• [ABOUT THIS TASK] For this exercise, copy out each line of the material below that includes "down".

• [DATA BLOCK]
++++++++

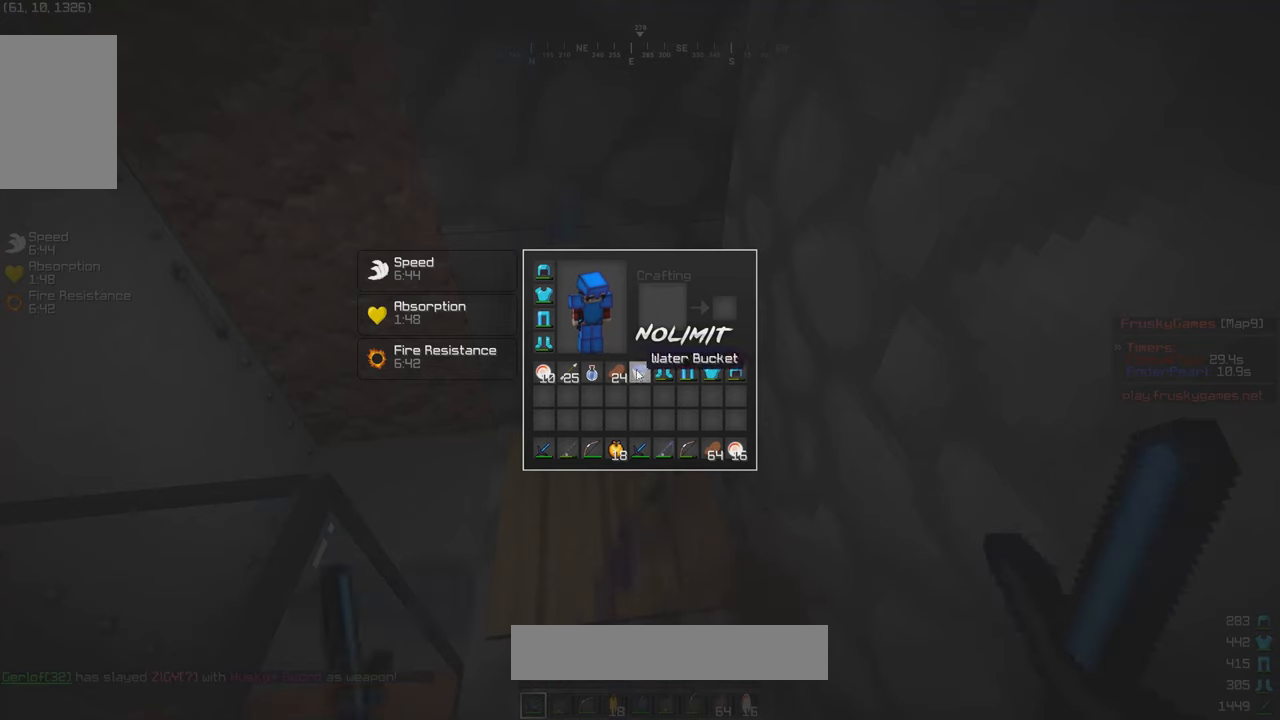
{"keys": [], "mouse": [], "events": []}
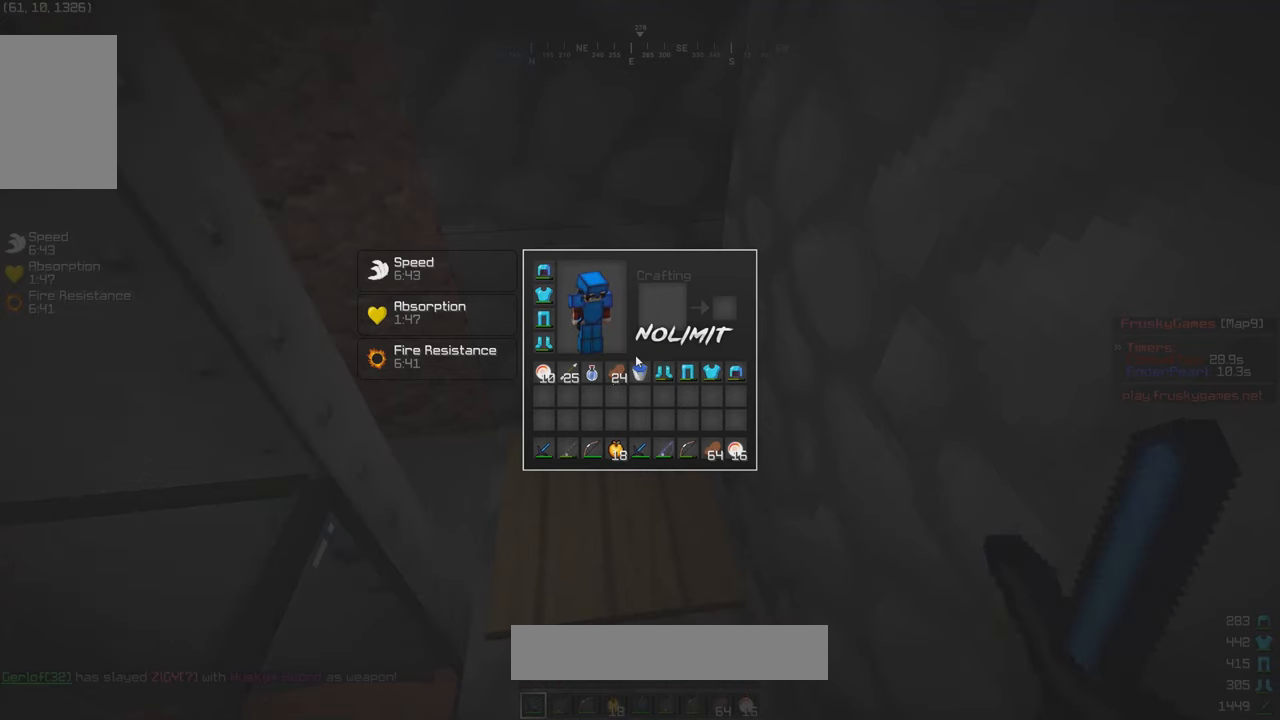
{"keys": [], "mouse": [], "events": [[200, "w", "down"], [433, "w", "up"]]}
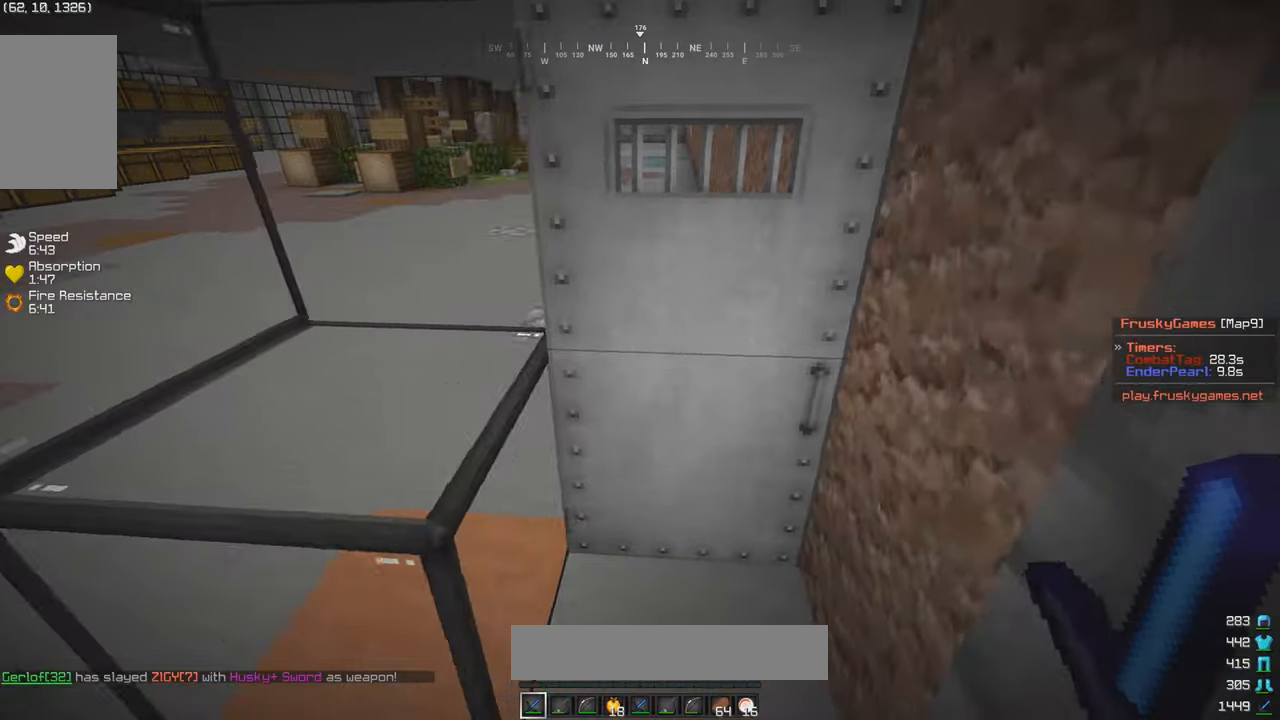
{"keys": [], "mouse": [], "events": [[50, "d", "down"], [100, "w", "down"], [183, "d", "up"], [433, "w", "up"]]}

++++++++

• [FINISHED EXERCISE]
{"keys": [], "mouse": [], "events": [[200, "w", "down"], [433, "w", "up"]]}
{"keys": [], "mouse": [], "events": [[50, "d", "down"], [100, "w", "down"], [183, "d", "up"], [433, "w", "up"]]}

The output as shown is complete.